Ocean surface topography is measured using a satellite altimeter. Satellite altimetry combines precise orbit determination with accurate ranging by a microwave altimeter of the distance of ocean surface to the satellite to determine the ocean surface height relative to known reference surface or the center of the Earth. Precision orbit determination uses satellite tracking information and models of the forces (e.g., gravity, aerodynamic drag) that govern the satellite motion to produce accurate estimates of the satellite's orbital height. The range from the satellite to the ocean surface is measured using an onboard altimeter that bounces microwave pulses off the ocean surface and measures the time it takes the pulses to return to the spacecraft. The highly accurate altimeter range measurements are subtracted from the satellite orbital height, resulting in ocean height measurements relative to well-defined reference system. Ocean surface topography is estimated by referencing the sea surface height to the geoid. Other ancillary information on the ocean surface is also obtained from satellite altimetry including information on surface waves and roughness.
The primary contribution of satellite altimetry to satellite oceanography has been to:
- Improve the knowledge of ocean tides and develop global tide models.
- Monitor the variation of global mean sea level and its relationship to changes in ocean mass and heat content.

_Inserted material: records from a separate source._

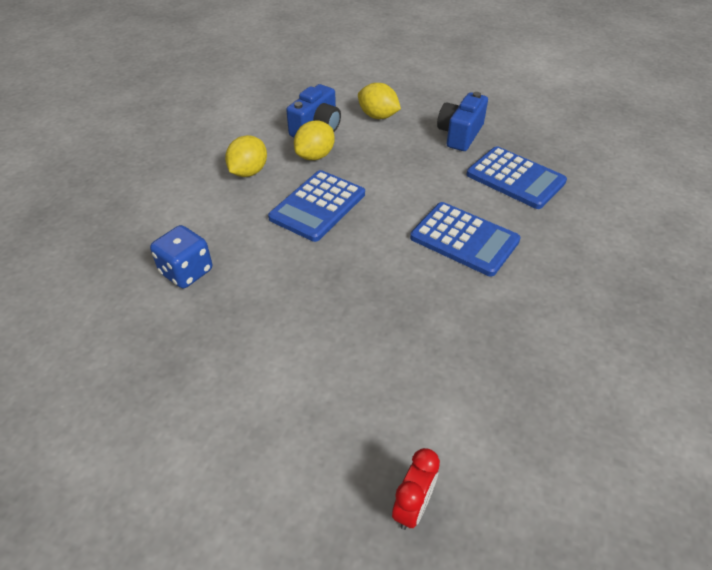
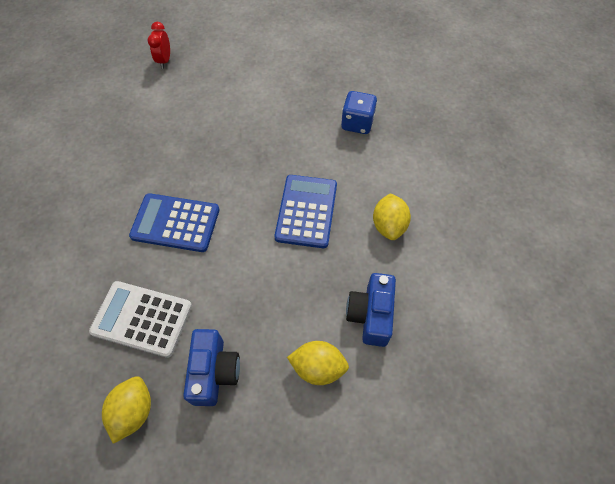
camera: 155 degrees right, 15 degrees up
(315, 156) = (345, 270): yellow lemon -> yellow lemon (134, 411)
(515, 178) = (142, 318): blue calculator -> white calculator

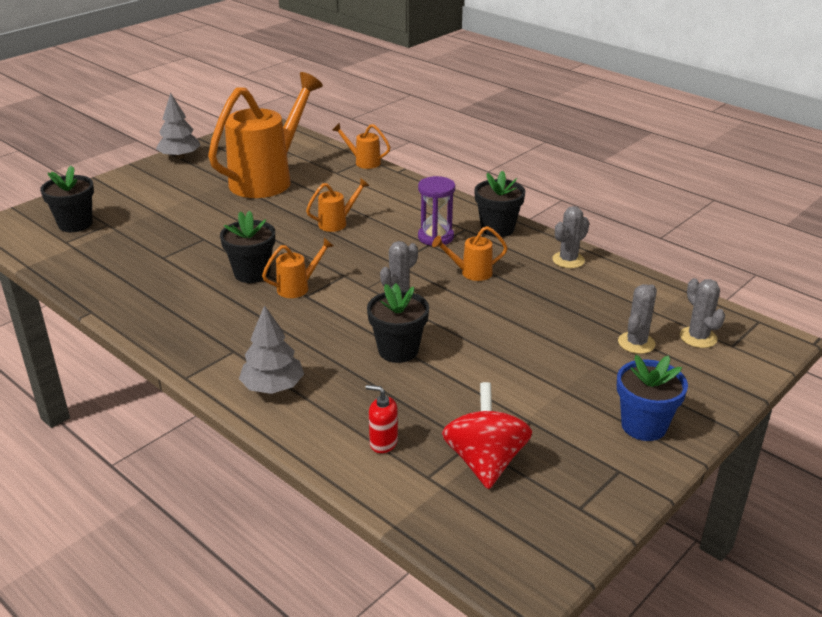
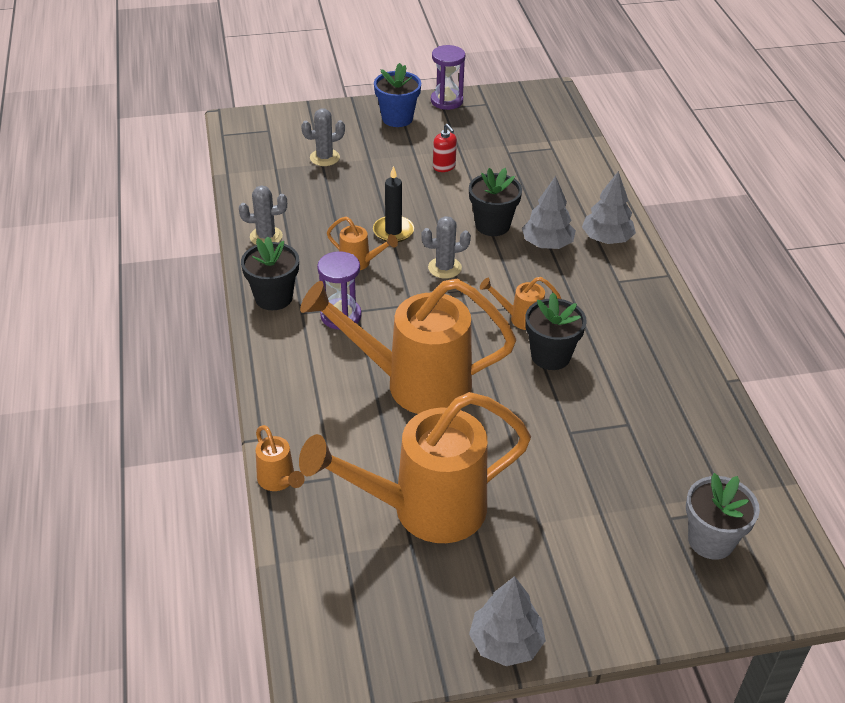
camera: 145 degrees left, 10 degrees up
(75, 224) = (711, 540): black flower pot -> grey flower pot
(329, 355) = (547, 244): none -> grey tree
(337, 223) = (413, 384): orange watering can -> orange watering can, size x2.37
(383, 443) = (561, 174): red soap dispenser -> red soap dispenser (444, 167)
(478, 306) = (393, 231): none -> black candle
(485, 461) = (511, 141): red spinning top -> none
(629, 484) = (446, 101): none -> purple hourglass
(698, 337) = (280, 143): grey cactus -> none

- Map the general circulation variability of the ocean, including the ocean mesoscale, over decades and in near real-time using multi-satellite altimetric sampling.
Altimetry data are often combined with data from other ocean-observing satellites and from in situ measurements taken from ships, profiling floats and satellite-tracked drifting buoys. For example, these combined data sets are used to:
- Calculate the transport of mass, momentum, heat, nutrients and salt by the oceans.
- Increase understanding of ocean circulation and seasonal changes and how the general ocean circulation changes through time.
- Test how ocean circulation is caused by winds.
- Improve forecasting of climatic events like El Niño and La Niña as well as global climate change.
- Describe the nature of ocean dynamics and develop a global view of Earth's ocean.
- Monitor the regional variation of mean sea level and its relation to global climate change.
- Provide estimates of significant wave height and wind speeds over the ocean.